Your complacency: Some of Horn’s clients considered him a friend. But that’s what confidence men count on, because they know that the most trusting among their clients will let their guards down.

Others figured that because he worked for a big brokerage shop, there must be people looking over his shoulder. “This wasn’t just Schlepper & Schlepper,” as one client said. But if we’ve learned anything at this point, it’s that we should be more wary of people who work for large financial institutions, not less.

Horn’s marks were themselves sophisticated. Once you’ve achieved a certain station in life, it’s easy to fall into the trap of thinking that you know a thief when you see one or that you’ll recognize a crooked scheme before the crook has taken you in.
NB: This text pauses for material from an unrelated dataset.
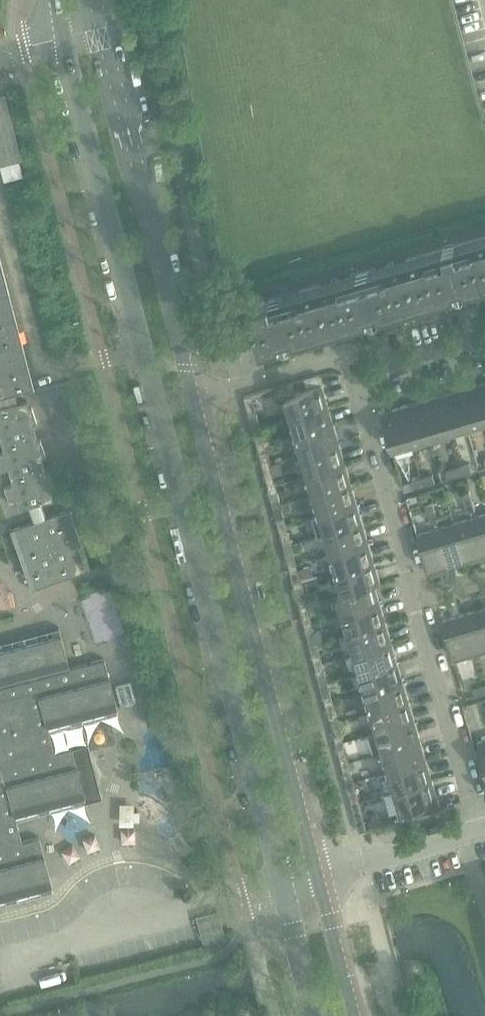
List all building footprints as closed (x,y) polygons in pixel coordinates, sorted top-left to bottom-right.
[(0,73),(0,76),(1,81),(8,79),(7,72),(0,73)] [(0,96),(0,166),(21,160),(4,95),(0,96)] [(249,304),(261,346),(449,290),(452,301),(475,294),(472,284),(484,280),(484,235),(249,304)] [(33,388),(0,259),(0,396),(33,388)] [(475,385),(484,420),(484,382),(475,385)] [(322,384),(285,395),(291,416),(328,405),(322,384)] [(456,390),(467,427),(480,423),(481,428),(484,427),(484,420),(475,385),(456,390)] [(455,436),(453,431),(467,427),(456,390),(437,396),(450,437),(455,436)] [(252,394),(244,396),(252,427),(260,425),(252,394)] [(437,396),(419,401),(429,438),(443,434),(445,439),(450,437),(437,396)] [(4,488),(9,503),(16,501),(18,509),(27,507),(33,522),(46,517),(41,503),(53,500),(50,489),(54,488),(49,473),(46,474),(41,456),(45,455),(40,440),(37,441),(33,424),(37,423),(32,408),(29,409),(27,401),(0,408),(0,439),(4,453),(0,454),(0,468),(1,471),(8,468),(12,486),(4,488)] [(419,401),(400,407),(412,448),(418,447),(417,442),(429,438),(419,401)] [(328,405),(291,416),(297,435),(334,425),(328,405)] [(400,407),(381,412),(392,449),(406,445),(408,450),(412,448),(400,407)] [(260,425),(252,427),(257,447),(265,445),(260,425)] [(334,425),(297,435),(303,455),(339,444),(334,425)] [(339,444),(303,455),(309,474),(345,464),(339,444)] [(265,445),(257,447),(263,467),(270,464),(265,445)] [(270,464),(263,467),(268,486),(276,484),(270,464)] [(345,464),(309,474),(314,494),(351,483),(345,464)] [(470,464),(458,467),(461,475),(472,471),(470,464)] [(458,467),(447,470),(449,478),(461,475),(458,467)] [(433,474),(422,478),(424,485),(435,482),(433,474)] [(422,478),(410,481),(413,489),(424,485),(422,478)] [(351,483),(314,494),(320,513),(357,503),(351,483)] [(276,484),(268,486),(273,506),(281,504),(276,484)] [(462,492),(465,502),(472,500),(470,490),(462,492)] [(472,500),(465,502),(468,512),(475,510),(472,500)] [(425,503),(428,513),(436,511),(433,501),(425,503)] [(357,503),(320,513),(313,516),(318,535),(326,533),(362,522),(357,503)] [(281,504),(273,506),(278,526),(286,523),(281,504)] [(33,522),(9,530),(21,562),(31,589),(90,568),(69,509),(46,517),(33,522)] [(436,511),(428,513),(431,523),(438,521),(436,511)] [(473,517),(484,559),(484,513),(473,517)] [(454,522),(465,559),(477,555),(480,561),(484,559),(473,517),(454,522)] [(362,522),(326,533),(332,553),(368,542),(362,522)] [(454,522),(436,528),(448,570),(454,568),(453,562),(465,559),(454,522)] [(286,523),(278,526),(284,545),(291,543),(286,523)] [(436,528),(417,533),(428,570),(441,566),(444,572),(448,570),(436,528)] [(368,542),(332,553),(338,573),(374,562),(368,542)] [(291,543),(284,545),(289,565),(297,563),(291,543)] [(374,562),(338,573),(343,592),(374,583),(374,584),(380,582),(374,562)] [(297,563),(289,565),(294,585),(302,583),(297,563)] [(302,583),(294,585),(299,605),(306,603),(307,602),(302,583)] [(374,583),(343,592),(338,594),(343,614),(380,603),(374,584),(374,583)] [(306,603),(299,605),(305,625),(312,623),(307,602),(306,603)] [(380,603),(343,614),(349,633),(386,623),(380,603)] [(478,649),(484,647),(484,627),(480,609),(461,615),(473,656),(479,654),(478,649)] [(461,615),(442,620),(453,656),(467,652),(469,657),(473,656),(461,615)] [(312,623),(305,625),(310,645),(318,642),(312,623)] [(386,623),(349,633),(355,653),(392,642),(386,623)] [(53,891),(39,838),(22,842),(16,820),(102,797),(87,744),(72,748),(54,753),(48,731),(118,712),(104,659),(69,668),(59,628),(0,643),(0,905),(53,891)] [(318,642),(310,645),(315,665),(323,662),(318,642)] [(392,642),(355,653),(361,673),(397,662),(392,642)] [(323,662),(315,665),(320,685),(328,682),(323,662)] [(397,662),(361,673),(367,692),(403,682),(397,662)] [(328,682),(320,685),(326,704),(333,702),(328,682)] [(403,682),(367,692),(372,712),(409,701),(403,682)] [(483,685),(473,688),(475,696),(484,693),(483,685)] [(409,701),(372,712),(378,731),(415,721),(409,701)] [(333,702),(326,704),(331,724),(339,722),(333,702)] [(415,721),(378,731),(384,751),(420,740),(415,721)] [(339,722),(331,724),(336,744),(344,742),(339,722)] [(420,740),(384,751),(390,771),(426,760),(420,740)] [(344,742),(336,744),(341,763),(349,761),(344,742)] [(426,760),(390,771),(395,790),(432,779),(426,760)] [(349,761),(341,763),(347,783),(354,781),(349,761)] [(432,779),(395,790),(402,811),(438,800),(432,779)] [(354,781),(347,783),(352,803),(359,801),(354,781)] [(352,803),(359,831),(367,829),(359,801),(352,803)] [(218,910),(196,916),(204,945),(226,939),(218,910)]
But most successful people do not, in fact, know enough about the ins and outs of investing to see through fraud when it’s happening.

“I’m not here to blame the victims because it’s not their fault,” said Young, Wells Fargo’s outside lawyer at the hearing. “But it does show up on their confirmation slips, it does show up on their monthly statements, and it was never caught by any of the 16 victims.”

Horn was not legally bound to act in his clients’ best interests in this case and was only required to provide “suitable” investments. Still, according to Raschelle Burton, a Wells Fargo spokeswoman, “the clients’ needs should always come first” regardless of the level of duty required.

So that’s a good place to start with anyone who wants to manage your money. Is the person willing to sign a fiduciary oath like the one that the National Association of Personal Financial Advisors helpfully provides to assist its members, who compete against garden-variety stockbrokers?

Still, the warning signs were there. If you happen to run into an adviser prone to bragging, trading and disco parties at country clubs, check yourself to see whether you may have been just a bit too complacent.